Lo ammetto. Gli scaffali dei supermercati stracolmi di zucche a forma di teschio, maschere da fantasmi e cappelli da strega mi mettono un po' di tristezza: sembra proprio che di Samonios prevalga solo il volto più sempliciotto e commerciale. Le domande sono: come mi maschero per l''Halloween Party'? E' più buona la ricetta del 'Cimitero arancione' (a base di polpa di zucca, zucchero, latte, vaniglia, amaretti e Maraschino) o quella delle 'Ossa di scheletro' (petto di pollo, zucca, verza, aceto balsamico, sale e pepe)? Senza contare le offerte delle 'beauty farm' che propongono massaggi rilassanti a base di crema di zucca. La festa costa caro: secondo una stima della Federconsumatori Lazio, a Roma per un costume si spendono anche 120 euro, trucco e parrucco esclusi; per un cestino (piccolo!) di cioccolatini 43 euro, per zucche di pasta di mandorle al cioccolato non meno di 13, per singoli bon bon si parte da 4 e si arriva a 6. Coi prezzi delle zucche che si gonfiano fino ad aumentare del 10, del 25 o addirittura del 50%. Così qualche anno fa, quest'anno forse un po' meno. Ma la sostanza non cambia.
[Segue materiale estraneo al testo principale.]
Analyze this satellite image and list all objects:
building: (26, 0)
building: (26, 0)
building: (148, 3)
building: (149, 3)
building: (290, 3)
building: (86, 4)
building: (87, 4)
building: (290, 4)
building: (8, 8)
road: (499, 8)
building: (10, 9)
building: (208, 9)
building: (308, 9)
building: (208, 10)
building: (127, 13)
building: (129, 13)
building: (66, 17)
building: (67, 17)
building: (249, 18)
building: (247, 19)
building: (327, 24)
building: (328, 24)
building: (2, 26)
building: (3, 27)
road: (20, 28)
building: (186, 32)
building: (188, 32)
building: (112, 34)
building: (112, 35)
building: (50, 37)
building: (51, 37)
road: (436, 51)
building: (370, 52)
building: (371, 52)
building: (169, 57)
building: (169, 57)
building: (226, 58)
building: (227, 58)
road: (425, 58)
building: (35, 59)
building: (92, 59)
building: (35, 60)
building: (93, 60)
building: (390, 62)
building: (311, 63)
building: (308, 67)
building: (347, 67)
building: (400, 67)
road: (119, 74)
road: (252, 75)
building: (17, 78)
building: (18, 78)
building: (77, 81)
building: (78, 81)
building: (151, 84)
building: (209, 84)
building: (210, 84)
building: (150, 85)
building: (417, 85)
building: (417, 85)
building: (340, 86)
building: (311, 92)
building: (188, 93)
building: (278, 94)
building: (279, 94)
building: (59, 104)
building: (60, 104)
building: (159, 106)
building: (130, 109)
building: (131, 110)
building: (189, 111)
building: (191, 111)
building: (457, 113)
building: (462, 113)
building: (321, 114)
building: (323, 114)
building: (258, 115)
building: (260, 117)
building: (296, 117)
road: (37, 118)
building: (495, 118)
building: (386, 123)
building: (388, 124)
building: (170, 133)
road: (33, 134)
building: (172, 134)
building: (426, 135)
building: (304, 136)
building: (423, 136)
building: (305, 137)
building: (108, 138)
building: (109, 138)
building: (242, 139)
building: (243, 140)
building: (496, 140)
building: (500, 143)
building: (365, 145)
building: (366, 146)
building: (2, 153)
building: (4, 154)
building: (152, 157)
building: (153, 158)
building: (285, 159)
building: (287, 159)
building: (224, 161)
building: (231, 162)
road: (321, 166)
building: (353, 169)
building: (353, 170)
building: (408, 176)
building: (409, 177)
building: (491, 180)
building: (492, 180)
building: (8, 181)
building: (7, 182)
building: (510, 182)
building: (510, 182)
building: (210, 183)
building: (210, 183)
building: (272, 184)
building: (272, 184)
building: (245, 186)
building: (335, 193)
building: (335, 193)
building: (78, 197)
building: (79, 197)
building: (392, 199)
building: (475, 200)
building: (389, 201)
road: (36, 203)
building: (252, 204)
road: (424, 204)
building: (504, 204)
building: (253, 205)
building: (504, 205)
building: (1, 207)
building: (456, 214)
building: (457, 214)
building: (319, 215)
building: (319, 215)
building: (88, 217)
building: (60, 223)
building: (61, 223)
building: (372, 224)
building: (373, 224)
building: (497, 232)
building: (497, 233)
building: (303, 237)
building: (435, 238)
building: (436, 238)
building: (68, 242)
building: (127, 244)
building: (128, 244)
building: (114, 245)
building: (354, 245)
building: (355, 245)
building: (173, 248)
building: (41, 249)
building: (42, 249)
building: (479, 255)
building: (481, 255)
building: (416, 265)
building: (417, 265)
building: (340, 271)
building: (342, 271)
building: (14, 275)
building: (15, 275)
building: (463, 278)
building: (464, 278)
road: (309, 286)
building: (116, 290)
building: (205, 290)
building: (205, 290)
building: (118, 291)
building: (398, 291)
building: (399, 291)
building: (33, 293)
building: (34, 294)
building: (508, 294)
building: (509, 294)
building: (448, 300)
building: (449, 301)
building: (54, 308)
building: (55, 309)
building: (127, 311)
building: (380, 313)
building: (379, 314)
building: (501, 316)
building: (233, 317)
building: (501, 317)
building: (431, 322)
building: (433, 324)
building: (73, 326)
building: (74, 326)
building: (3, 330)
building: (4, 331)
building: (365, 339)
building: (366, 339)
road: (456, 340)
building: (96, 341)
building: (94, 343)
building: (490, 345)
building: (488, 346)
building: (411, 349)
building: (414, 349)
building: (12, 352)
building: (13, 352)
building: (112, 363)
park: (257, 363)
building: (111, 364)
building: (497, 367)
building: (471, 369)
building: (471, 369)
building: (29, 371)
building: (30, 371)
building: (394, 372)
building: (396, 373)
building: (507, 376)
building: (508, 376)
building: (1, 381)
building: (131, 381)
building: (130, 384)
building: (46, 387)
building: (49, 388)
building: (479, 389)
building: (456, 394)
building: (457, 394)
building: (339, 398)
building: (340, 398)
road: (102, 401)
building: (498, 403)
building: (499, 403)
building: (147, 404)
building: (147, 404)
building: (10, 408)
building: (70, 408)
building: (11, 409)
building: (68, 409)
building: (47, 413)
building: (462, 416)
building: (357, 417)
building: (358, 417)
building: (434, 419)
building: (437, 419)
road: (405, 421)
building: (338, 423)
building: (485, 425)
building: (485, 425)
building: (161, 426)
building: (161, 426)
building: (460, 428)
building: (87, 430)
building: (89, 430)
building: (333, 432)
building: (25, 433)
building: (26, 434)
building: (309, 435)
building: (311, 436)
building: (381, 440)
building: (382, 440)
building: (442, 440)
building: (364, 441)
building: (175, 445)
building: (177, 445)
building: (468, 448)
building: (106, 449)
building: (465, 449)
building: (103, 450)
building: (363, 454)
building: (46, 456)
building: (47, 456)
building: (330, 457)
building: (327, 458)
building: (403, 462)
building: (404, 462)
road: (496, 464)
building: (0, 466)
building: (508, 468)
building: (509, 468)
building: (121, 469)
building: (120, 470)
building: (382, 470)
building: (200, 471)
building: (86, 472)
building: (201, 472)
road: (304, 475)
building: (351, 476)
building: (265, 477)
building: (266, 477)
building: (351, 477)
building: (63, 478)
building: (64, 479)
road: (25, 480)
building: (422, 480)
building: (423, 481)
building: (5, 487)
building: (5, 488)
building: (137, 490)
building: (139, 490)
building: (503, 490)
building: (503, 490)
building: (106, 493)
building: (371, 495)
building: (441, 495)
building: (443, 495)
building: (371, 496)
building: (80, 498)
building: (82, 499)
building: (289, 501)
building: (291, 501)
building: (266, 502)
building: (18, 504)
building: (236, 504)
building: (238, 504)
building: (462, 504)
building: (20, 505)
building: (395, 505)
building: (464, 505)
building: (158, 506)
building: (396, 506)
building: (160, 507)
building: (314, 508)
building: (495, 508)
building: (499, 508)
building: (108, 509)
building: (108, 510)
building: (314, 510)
Banalizzata dal consumismo e snaturata dalla globalizzazione, l'antica Samonios dei nostri antenati sembra proprio degradata a una sottospecie di mascherata. Come scrisse il filosofo Abraham Joshua Heschel, 'occorre una particolare intelligenza per scoprire il significato ultimo del tempo. Noi lo viviamo e ci identifichiamo in esso tanto da non riuscire ad accorgercene. Il mondo dello spazio, che circonda la nostra esistenza, non è se non una parte del nostro vivere: il resto è tempo. Le cose sono le sponde, ma il viaggio si svolge nel tempo'. Sta a noi, oggi, andare al vero significato delle cose, squarciando il velo e andando oltre le apparenze. Solo così si può sperare di conoscerle davvero.